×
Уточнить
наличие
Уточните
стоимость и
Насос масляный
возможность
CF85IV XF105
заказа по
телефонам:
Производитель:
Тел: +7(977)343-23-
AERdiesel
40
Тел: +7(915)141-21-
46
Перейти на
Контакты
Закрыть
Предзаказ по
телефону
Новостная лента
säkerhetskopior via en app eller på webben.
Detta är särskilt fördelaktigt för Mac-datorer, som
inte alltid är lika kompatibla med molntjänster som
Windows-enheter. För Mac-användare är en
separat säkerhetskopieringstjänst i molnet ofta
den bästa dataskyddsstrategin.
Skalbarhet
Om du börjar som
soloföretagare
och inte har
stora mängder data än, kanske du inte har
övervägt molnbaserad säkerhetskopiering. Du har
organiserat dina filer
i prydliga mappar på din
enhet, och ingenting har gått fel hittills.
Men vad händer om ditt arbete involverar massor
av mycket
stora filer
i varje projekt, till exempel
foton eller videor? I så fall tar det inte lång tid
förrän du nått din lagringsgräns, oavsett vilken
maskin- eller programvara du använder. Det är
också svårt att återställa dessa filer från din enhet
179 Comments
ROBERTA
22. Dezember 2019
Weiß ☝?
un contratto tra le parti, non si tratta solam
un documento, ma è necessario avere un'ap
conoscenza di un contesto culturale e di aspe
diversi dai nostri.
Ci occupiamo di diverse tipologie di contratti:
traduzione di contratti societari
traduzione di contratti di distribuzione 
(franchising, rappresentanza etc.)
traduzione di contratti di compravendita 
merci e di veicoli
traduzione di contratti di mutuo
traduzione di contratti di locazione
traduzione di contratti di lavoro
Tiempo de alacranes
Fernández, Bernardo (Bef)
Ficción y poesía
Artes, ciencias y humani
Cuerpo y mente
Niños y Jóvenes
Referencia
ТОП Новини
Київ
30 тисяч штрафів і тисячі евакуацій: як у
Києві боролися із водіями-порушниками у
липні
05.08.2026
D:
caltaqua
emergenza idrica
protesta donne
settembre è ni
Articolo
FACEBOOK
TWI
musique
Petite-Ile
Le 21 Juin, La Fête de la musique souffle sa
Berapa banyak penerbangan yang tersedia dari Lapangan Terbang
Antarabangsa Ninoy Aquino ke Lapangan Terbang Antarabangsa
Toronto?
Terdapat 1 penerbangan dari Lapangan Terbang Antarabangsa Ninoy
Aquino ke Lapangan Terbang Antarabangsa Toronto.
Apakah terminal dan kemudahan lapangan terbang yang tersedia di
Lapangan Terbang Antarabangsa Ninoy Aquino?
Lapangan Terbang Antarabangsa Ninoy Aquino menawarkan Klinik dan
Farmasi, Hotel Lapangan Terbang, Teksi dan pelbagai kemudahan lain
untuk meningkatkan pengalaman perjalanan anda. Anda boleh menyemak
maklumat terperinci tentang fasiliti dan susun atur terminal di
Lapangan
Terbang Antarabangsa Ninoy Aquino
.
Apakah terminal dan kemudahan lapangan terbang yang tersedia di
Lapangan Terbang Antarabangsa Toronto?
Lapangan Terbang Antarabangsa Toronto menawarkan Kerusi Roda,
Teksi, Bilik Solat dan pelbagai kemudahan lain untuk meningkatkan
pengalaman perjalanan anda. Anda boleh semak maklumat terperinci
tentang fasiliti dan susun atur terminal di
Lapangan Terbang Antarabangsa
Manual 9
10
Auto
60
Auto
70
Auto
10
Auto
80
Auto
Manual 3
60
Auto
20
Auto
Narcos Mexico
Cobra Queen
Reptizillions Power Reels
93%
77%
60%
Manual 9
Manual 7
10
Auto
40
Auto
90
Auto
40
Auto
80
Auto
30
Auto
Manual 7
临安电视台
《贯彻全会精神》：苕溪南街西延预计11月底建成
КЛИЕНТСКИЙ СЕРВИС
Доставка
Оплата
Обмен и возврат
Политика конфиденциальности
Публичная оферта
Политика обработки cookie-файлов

### Problem requirements
Write out again, without any change, every line of text from the items above.

### Exercise output
×
Уточнить
наличие
Уточните
стоимость и
Насос масляный
возможность
CF85IV XF105
заказа по
телефонам:
Производитель:
Тел: +7(977)343-23-
AERdiesel
40
Тел: +7(915)141-21-
46
Перейти на
Контакты
Закрыть
Предзаказ по
телефону
Новостная лента
säkerhetskopior via en app eller på webben.
Detta är särskilt fördelaktigt för Mac-datorer, som
inte alltid är lika kompatibla med molntjänster som
Windows-enheter. För Mac-användare är en
separat säkerhetskopieringstjänst i molnet ofta
den bästa dataskyddsstrategin.
Skalbarhet
Om du börjar som
soloföretagare
och inte har
stora mängder data än, kanske du inte har
övervägt molnbaserad säkerhetskopiering. Du har
organiserat dina filer
i prydliga mappar på din
enhet, och ingenting har gått fel hittills.
Men vad händer om ditt arbete involverar massor
av mycket
stora filer
i varje projekt, till exempel
foton eller videor? I så fall tar det inte lång tid
förrän du nått din lagringsgräns, oavsett vilken
maskin- eller programvara du använder. Det är
också svårt att återställa dessa filer från din enhet
179 Comments
ROBERTA
22. Dezember 2019
Weiß ☝?
un contratto tra le parti, non si tratta solam
un documento, ma è necessario avere un'ap
conoscenza di un contesto culturale e di aspe
diversi dai nostri.
Ci occupiamo di diverse tipologie di contratti:
traduzione di contratti societari
traduzione di contratti di distribuzione 
(franchising, rappresentanza etc.)
traduzione di contratti di compravendita 
merci e di veicoli
traduzione di contratti di mutuo
traduzione di contratti di locazione
traduzione di contratti di lavoro
Tiempo de alacranes
Fernández, Bernardo (Bef)
Ficción y poesía
Artes, ciencias y humani
Cuerpo y mente
Niños y Jóvenes
Referencia
ТОП Новини
Київ
30 тисяч штрафів і тисячі евакуацій: як у
Києві боролися із водіями-порушниками у
липні
05.08.2026
D:
caltaqua
emergenza idrica
protesta donne
settembre è ni
Articolo
FACEBOOK
TWI
musique
Petite-Ile
Le 21 Juin, La Fête de la musique souffle sa
Berapa banyak penerbangan yang tersedia dari Lapangan Terbang
Antarabangsa Ninoy Aquino ke Lapangan Terbang Antarabangsa
Toronto?
Terdapat 1 penerbangan dari Lapangan Terbang Antarabangsa Ninoy
Aquino ke Lapangan Terbang Antarabangsa Toronto.
Apakah terminal dan kemudahan lapangan terbang yang tersedia di
Lapangan Terbang Antarabangsa Ninoy Aquino?
Lapangan Terbang Antarabangsa Ninoy Aquino menawarkan Klinik dan
Farmasi, Hotel Lapangan Terbang, Teksi dan pelbagai kemudahan lain
untuk meningkatkan pengalaman perjalanan anda. Anda boleh menyemak
maklumat terperinci tentang fasiliti dan susun atur terminal di
Lapangan
Terbang Antarabangsa Ninoy Aquino
.
Apakah terminal dan kemudahan lapangan terbang yang tersedia di
Lapangan Terbang Antarabangsa Toronto?
Lapangan Terbang Antarabangsa Toronto menawarkan Kerusi Roda,
Teksi, Bilik Solat dan pelbagai kemudahan lain untuk meningkatkan
pengalaman perjalanan anda. Anda boleh semak maklumat terperinci
tentang fasiliti dan susun atur terminal di
Lapangan Terbang Antarabangsa
Manual 9
10
Auto
60
Auto
70
Auto
10
Auto
80
Auto
Manual 3
60
Auto
20
Auto
Narcos Mexico
Cobra Queen
Reptizillions Power Reels
93%
77%
60%
Manual 9
Manual 7
10
Auto
40
Auto
90
Auto
40
Auto
80
Auto
30
Auto
Manual 7
临安电视台
《贯彻全会精神》：苕溪南街西延预计11月底建成
КЛИЕНТСКИЙ СЕРВИС
Доставка
Оплата
Обмен и возврат
Политика конфиденциальности
Публичная оферта
Политика обработки cookie-файлов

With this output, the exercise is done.